Rewrite the lines below as a numbered list, skipping any blank lines and leaving out the pictures.
[Start of Attachment]
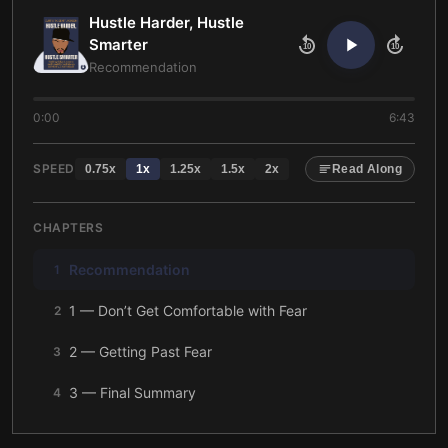
Hustle Harder, Hustle
Smarter
10
10
Recommendation
0:00
6:43
SPEED
0.75
x
1
x
1.25
x
1.5
x
2
x
Read Along
CHAPTERS
Recommendation
1
1 — Don’t Get Comfortable with Fear
2
2 — Getting Past Fear
3
3 — Final Summary
4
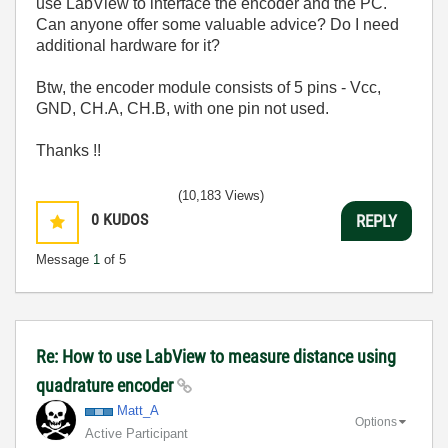
use LabView to interface the encoder and the PC.
Can anyone offer some valuable advice? Do I need
additional hardware for it?
Btw, the encoder module consists of 5 pins - Vcc,
GND, CH.A, CH.B, with one pin not used.
Thanks !!
(10,183 Views)
0
KUDOS
REPLY
Message
1
of 5
Re: How to use LabView to measure distance using
quadrature encoder
Matt_A
Options
Active Participant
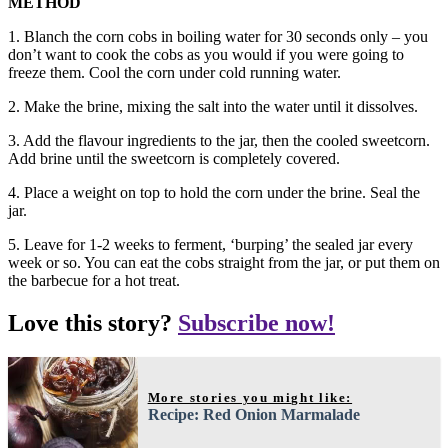
METHOD
1. Blanch the corn cobs in boiling water for 30 seconds only – you
don’t want to cook the cobs as you would if you were going to
freeze them. Cool the corn under cold running water.
2. Make the brine, mixing the salt into the water until it dissolves.
3. Add the flavour ingredients to the jar, then the cooled sweetcorn.
Add brine until the sweetcorn is completely covered.
4. Place a weight on top to hold the corn under the brine. Seal the
jar.
5. Leave for 1-2 weeks to ferment, ‘burping’ the sealed jar every
week or so. You can eat the cobs straight from the jar, or put them on
the barbecue for a hot treat.
Love this story?
Subscribe now!
More stories you might like:
Recipe: Red Onion Marmalade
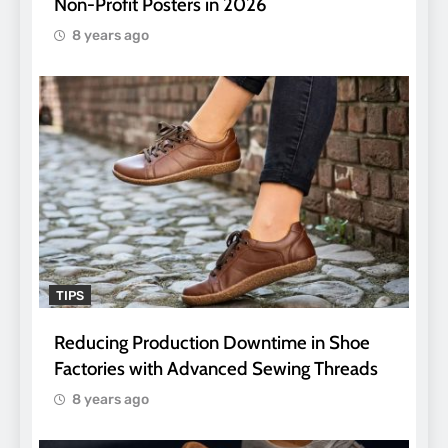
Non-Profit Posters in 2026
8 years ago
TIPS
Reducing Production Downtime in Shoe
Factories with Advanced Sewing Threads
8 years ago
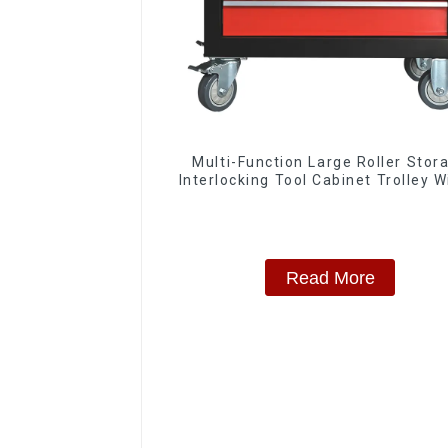
Multi-Function Large Roller Stor
Interlocking Tool Cabinet Trolley W
Drawers
Read More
[End of Attachment]
Response:
1. Hustle Harder, Hustle
2. Smarter
3. 10
4. 10
5. Recommendation
6. 0:00
7. 6:43
8. SPEED
9. 0.75
10. x
11. 1
12. x
13. 1.25
14. x
15. 1.5
16. x
17. 2
18. x
19. Read Along
20. CHAPTERS
21. Recommendation
22. 1
23. 1 — Don’t Get Comfortable with Fear
24. 2
25. 2 — Getting Past Fear
26. 3
27. 3 — Final Summary
28. 4
29. use LabView to interface the encoder and the PC.
30. Can anyone offer some valuable advice? Do I need
31. additional hardware for it?
32. Btw, the encoder module consists of 5 pins - Vcc,
33. GND, CH.A, CH.B, with one pin not used.
34. Thanks !!
35. (10,183 Views)
36. 0
37. KUDOS
38. REPLY
39. Message
40. 1
41. of 5
42. Re: How to use LabView to measure distance using
43. quadrature encoder
44. Matt_A
45. Options
46. Active Participant
47. METHOD
48. 1. Blanch the corn cobs in boiling water for 30 seconds only – you
49. don’t want to cook the cobs as you would if you were going to
50. freeze them. Cool the corn under cold running water.
51. 2. Make the brine, mixing the salt into the water until it dissolves.
52. 3. Add the flavour ingredients to the jar, then the cooled sweetcorn.
53. Add brine until the sweetcorn is completely covered.
54. 4. Place a weight on top to hold the corn under the brine. Seal the
55. jar.
56. 5. Leave for 1-2 weeks to ferment, ‘burping’ the sealed jar every
57. week or so. You can eat the cobs straight from the jar, or put them on
58. the barbecue for a hot treat.
59. Love this story?
60. Subscribe now!
61. More stories you might like:
62. Recipe: Red Onion Marmalade
63. Non-Profit Posters in 2026
64. 8 years ago
65. TIPS
66. Reducing Production Downtime in Shoe
67. Factories with Advanced Sewing Threads
68. 8 years ago
69. Multi-Function Large Roller Stor
70. Interlocking Tool Cabinet Trolley W
71. Drawers
72. Read More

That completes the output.